Only the lines below starting at the one containing "Solanum tuberosum |" and ending at the one containing "measures. | |" belong in the answer, each copied exactly.

--- Records for the task ---

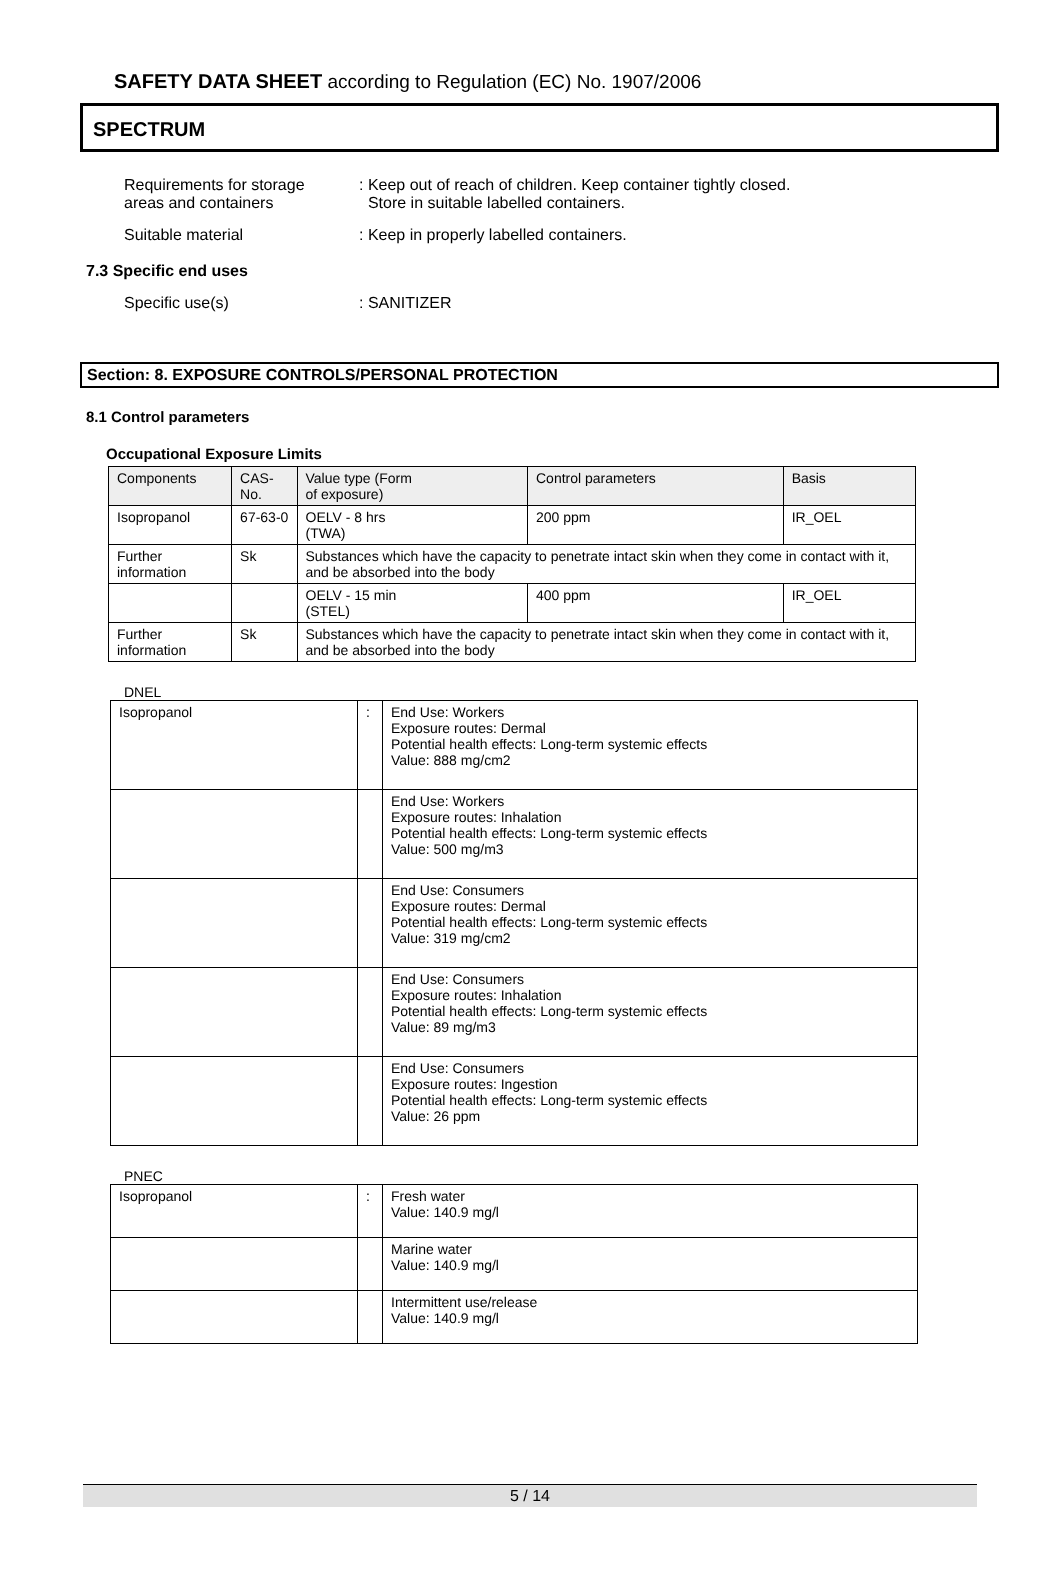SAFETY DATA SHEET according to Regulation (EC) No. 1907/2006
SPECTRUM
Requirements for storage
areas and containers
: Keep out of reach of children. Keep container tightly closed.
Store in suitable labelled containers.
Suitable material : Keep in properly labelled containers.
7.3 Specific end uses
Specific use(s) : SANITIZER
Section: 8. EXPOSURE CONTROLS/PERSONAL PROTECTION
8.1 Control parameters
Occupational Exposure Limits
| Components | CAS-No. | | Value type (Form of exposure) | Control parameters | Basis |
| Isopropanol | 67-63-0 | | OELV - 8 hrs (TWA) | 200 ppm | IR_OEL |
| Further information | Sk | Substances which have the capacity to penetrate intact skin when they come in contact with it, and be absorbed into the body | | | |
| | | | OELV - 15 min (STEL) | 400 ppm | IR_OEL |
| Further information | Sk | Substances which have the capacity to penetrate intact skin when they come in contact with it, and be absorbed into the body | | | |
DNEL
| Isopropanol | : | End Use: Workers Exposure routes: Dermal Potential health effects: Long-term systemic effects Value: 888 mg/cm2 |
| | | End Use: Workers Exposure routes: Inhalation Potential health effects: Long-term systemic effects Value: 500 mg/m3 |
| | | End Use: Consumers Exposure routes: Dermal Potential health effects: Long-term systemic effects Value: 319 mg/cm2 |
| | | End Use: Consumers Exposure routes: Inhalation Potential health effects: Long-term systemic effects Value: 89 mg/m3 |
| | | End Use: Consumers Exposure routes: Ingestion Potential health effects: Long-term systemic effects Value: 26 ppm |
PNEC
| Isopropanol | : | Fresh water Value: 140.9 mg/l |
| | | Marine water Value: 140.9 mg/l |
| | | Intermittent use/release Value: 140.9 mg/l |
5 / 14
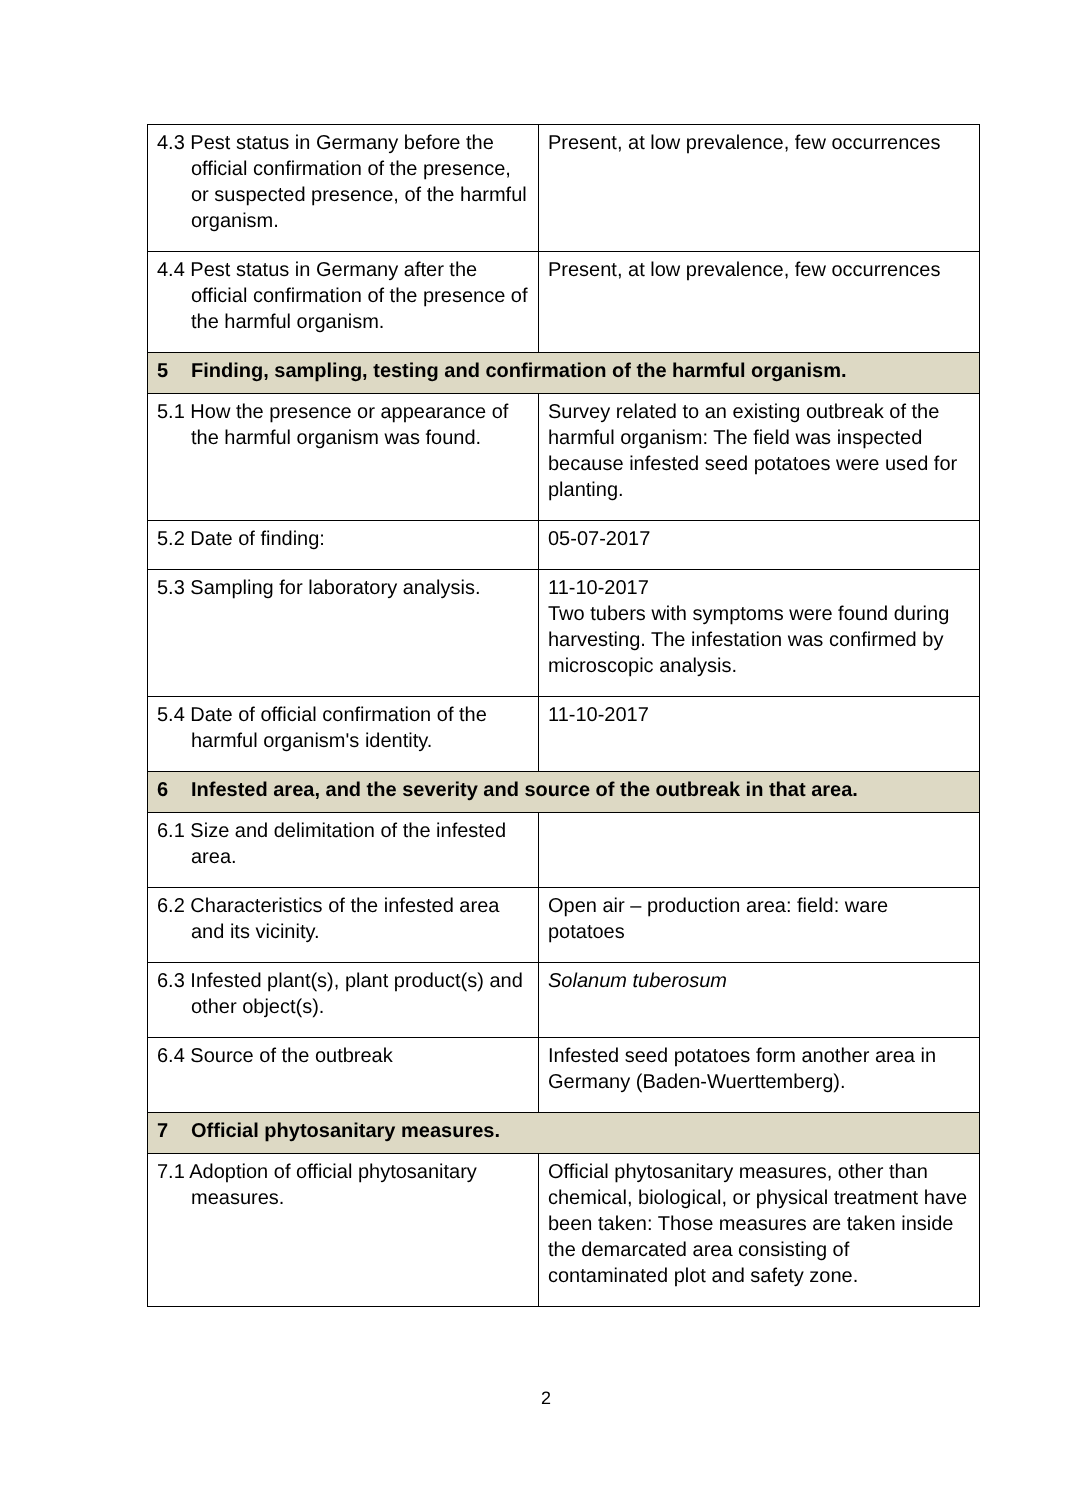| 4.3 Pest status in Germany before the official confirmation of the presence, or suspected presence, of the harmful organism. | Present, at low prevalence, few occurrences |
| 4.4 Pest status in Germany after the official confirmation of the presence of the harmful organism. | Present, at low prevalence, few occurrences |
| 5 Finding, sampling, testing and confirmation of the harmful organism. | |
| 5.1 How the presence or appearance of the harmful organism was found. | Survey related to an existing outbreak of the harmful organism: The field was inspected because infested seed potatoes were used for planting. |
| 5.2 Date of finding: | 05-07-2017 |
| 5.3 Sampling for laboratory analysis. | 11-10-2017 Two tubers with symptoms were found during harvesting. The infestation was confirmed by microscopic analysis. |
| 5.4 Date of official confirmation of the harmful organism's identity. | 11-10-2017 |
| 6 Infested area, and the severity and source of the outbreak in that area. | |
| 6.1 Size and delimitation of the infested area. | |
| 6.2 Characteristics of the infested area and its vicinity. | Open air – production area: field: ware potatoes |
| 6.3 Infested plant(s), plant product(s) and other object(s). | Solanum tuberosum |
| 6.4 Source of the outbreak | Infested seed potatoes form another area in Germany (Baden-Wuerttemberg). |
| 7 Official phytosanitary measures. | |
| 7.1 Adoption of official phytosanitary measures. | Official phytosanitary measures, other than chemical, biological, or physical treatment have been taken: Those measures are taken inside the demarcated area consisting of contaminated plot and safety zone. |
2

---

Written solution:
| 6.3 Infested plant(s), plant product(s) and other object(s). | Solanum tuberosum |
| 6.4 Source of the outbreak | Infested seed potatoes form another area in Germany (Baden-Wuerttemberg). |
| 7 Official phytosanitary measures. | |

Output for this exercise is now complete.